Wu and his colleagues didn't see the black hole directly, since by definition it has such powerful gravity that nothing, including light, can escape from it. Instead, using telescopes in China, Hawaii, Arizona, and Chile, the team spotted a quasar, a powerful object lit by a brilliant glow of gas that heats up as it tries to squeeze itself into the black hole itself.
"This is the biggest monster we've ever detected in terms of luminosity," says Avi Loeb, chair of the Harvard astronomy department, who was not involved in the research. It's about 40,000 times as bright as the entire Milky Way, Loeb says.
All major galaxies, including the Milky Way, have massive black holes at their cores, but not all of these are surrounded by superheated gas. The ones that are are known as quasars. And here, too, the newly discovered object, known as SDSS J010013.021280225.8, is extreme.

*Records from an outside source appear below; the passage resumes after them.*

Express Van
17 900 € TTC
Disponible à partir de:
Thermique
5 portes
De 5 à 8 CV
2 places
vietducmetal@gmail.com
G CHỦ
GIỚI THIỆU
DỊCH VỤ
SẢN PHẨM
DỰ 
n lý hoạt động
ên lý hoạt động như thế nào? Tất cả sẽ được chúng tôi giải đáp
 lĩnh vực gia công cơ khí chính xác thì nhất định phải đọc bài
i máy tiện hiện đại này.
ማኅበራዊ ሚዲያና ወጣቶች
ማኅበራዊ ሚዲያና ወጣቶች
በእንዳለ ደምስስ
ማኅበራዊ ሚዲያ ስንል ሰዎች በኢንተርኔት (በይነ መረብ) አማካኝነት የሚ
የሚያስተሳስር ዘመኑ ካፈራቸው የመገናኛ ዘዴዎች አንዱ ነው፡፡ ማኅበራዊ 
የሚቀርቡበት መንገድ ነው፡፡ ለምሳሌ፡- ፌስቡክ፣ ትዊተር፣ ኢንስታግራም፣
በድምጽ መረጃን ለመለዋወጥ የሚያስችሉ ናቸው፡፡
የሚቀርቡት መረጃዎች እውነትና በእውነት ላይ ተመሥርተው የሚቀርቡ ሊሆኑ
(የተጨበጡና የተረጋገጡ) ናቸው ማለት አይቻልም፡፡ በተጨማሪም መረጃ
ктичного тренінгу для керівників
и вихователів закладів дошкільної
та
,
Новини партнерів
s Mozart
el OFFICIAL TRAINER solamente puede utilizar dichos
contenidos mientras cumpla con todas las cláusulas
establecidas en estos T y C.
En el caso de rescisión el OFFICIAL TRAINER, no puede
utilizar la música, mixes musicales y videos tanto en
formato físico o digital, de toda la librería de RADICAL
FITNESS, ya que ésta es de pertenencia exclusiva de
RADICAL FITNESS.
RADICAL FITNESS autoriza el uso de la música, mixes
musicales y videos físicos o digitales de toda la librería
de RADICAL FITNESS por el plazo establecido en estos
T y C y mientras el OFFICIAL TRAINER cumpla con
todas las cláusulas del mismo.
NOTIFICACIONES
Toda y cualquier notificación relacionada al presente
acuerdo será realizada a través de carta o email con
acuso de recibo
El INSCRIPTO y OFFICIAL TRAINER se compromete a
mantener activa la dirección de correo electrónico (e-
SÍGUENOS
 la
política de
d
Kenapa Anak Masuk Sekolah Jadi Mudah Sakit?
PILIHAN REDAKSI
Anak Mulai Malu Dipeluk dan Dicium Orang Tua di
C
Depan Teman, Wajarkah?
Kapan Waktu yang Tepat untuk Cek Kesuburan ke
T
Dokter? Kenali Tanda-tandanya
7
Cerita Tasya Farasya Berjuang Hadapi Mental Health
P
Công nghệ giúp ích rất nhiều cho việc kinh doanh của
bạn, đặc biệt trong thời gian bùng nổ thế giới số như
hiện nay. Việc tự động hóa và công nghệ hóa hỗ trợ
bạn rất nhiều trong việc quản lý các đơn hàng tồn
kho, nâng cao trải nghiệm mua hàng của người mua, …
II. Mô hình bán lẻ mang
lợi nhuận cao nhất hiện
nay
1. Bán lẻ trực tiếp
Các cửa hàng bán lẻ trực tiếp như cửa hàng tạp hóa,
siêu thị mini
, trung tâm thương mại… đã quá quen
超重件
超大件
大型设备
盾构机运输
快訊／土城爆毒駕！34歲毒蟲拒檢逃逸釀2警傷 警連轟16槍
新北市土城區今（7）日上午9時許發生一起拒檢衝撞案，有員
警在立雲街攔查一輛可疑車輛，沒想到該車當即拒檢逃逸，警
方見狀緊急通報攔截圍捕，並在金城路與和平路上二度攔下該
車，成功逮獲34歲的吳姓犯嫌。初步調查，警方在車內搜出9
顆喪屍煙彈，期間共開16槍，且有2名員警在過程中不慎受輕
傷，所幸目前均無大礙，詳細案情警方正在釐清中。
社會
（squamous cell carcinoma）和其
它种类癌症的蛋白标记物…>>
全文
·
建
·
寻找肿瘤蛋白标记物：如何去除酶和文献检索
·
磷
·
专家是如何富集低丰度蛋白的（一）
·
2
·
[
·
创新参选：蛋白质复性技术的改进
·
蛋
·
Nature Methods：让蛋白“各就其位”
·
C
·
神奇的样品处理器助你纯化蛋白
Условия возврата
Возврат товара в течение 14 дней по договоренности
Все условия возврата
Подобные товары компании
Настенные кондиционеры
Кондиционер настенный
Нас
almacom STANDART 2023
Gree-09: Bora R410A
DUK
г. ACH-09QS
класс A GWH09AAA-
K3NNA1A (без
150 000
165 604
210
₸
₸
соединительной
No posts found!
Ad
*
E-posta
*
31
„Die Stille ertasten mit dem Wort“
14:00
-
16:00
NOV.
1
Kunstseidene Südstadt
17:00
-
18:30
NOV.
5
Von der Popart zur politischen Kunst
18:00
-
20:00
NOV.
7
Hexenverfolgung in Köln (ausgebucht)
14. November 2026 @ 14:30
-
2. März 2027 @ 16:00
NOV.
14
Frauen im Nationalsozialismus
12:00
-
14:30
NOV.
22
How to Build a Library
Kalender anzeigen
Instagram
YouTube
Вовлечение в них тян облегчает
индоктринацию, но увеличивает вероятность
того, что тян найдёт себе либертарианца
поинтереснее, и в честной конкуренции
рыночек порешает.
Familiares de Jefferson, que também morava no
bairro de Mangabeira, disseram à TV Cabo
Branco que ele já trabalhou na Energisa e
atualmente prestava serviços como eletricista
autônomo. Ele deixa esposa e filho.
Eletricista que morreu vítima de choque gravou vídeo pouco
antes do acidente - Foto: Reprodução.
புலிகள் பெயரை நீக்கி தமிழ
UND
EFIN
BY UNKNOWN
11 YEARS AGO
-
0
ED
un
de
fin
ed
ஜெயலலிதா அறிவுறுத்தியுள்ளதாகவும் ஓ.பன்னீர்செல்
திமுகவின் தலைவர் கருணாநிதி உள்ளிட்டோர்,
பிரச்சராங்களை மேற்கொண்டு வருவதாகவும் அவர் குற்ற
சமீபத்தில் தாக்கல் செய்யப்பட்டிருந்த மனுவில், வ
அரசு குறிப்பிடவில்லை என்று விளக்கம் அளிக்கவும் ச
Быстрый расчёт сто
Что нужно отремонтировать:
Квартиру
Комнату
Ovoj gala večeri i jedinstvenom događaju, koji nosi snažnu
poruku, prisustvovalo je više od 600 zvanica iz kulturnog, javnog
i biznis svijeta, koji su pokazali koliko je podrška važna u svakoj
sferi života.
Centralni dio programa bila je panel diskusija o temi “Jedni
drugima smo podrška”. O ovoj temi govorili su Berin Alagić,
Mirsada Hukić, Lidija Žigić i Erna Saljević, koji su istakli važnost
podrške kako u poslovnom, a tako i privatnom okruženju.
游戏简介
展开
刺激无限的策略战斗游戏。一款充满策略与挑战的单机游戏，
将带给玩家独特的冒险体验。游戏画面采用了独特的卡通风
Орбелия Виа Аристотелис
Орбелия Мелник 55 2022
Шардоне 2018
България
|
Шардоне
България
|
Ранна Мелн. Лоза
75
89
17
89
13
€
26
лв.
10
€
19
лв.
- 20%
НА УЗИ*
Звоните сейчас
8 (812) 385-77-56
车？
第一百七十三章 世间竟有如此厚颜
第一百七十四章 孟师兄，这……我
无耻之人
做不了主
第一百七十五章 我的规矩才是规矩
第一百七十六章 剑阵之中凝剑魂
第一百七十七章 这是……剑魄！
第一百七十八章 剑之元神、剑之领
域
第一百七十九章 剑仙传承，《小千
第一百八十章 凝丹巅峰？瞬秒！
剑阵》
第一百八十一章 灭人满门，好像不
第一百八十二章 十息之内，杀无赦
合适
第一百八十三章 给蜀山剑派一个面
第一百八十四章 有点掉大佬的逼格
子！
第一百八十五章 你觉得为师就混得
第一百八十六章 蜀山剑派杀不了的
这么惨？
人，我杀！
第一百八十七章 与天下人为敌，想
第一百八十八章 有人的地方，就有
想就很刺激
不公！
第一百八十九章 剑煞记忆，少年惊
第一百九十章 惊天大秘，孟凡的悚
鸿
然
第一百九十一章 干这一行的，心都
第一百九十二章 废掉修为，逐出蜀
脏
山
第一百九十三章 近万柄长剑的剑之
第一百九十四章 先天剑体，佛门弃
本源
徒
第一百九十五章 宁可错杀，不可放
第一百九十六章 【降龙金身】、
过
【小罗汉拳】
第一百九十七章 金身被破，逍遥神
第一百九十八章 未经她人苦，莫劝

Like all quasars, the new object looks like an ordinary star. It's just a pinpoint of light, even through the most powerful telescopes. Only when astronomers analyzed the light in detail did they realize how fast it's moving away from Earth, and thus how far away it is (in an expanding universe, the most distant objects fly apart from each other the fastest). That told them how long the light from the quasar has been en route to Earth: about 12 billion years.
The quasar's extraordinary brightness tells the astronomers just how powerfully gas is being heated, which in turn tells them how astonishingly massive the underlying black hole is. "We've seen other quasars from this period," says Wu, "but none of them has a mass of more than three billion times that of the sun."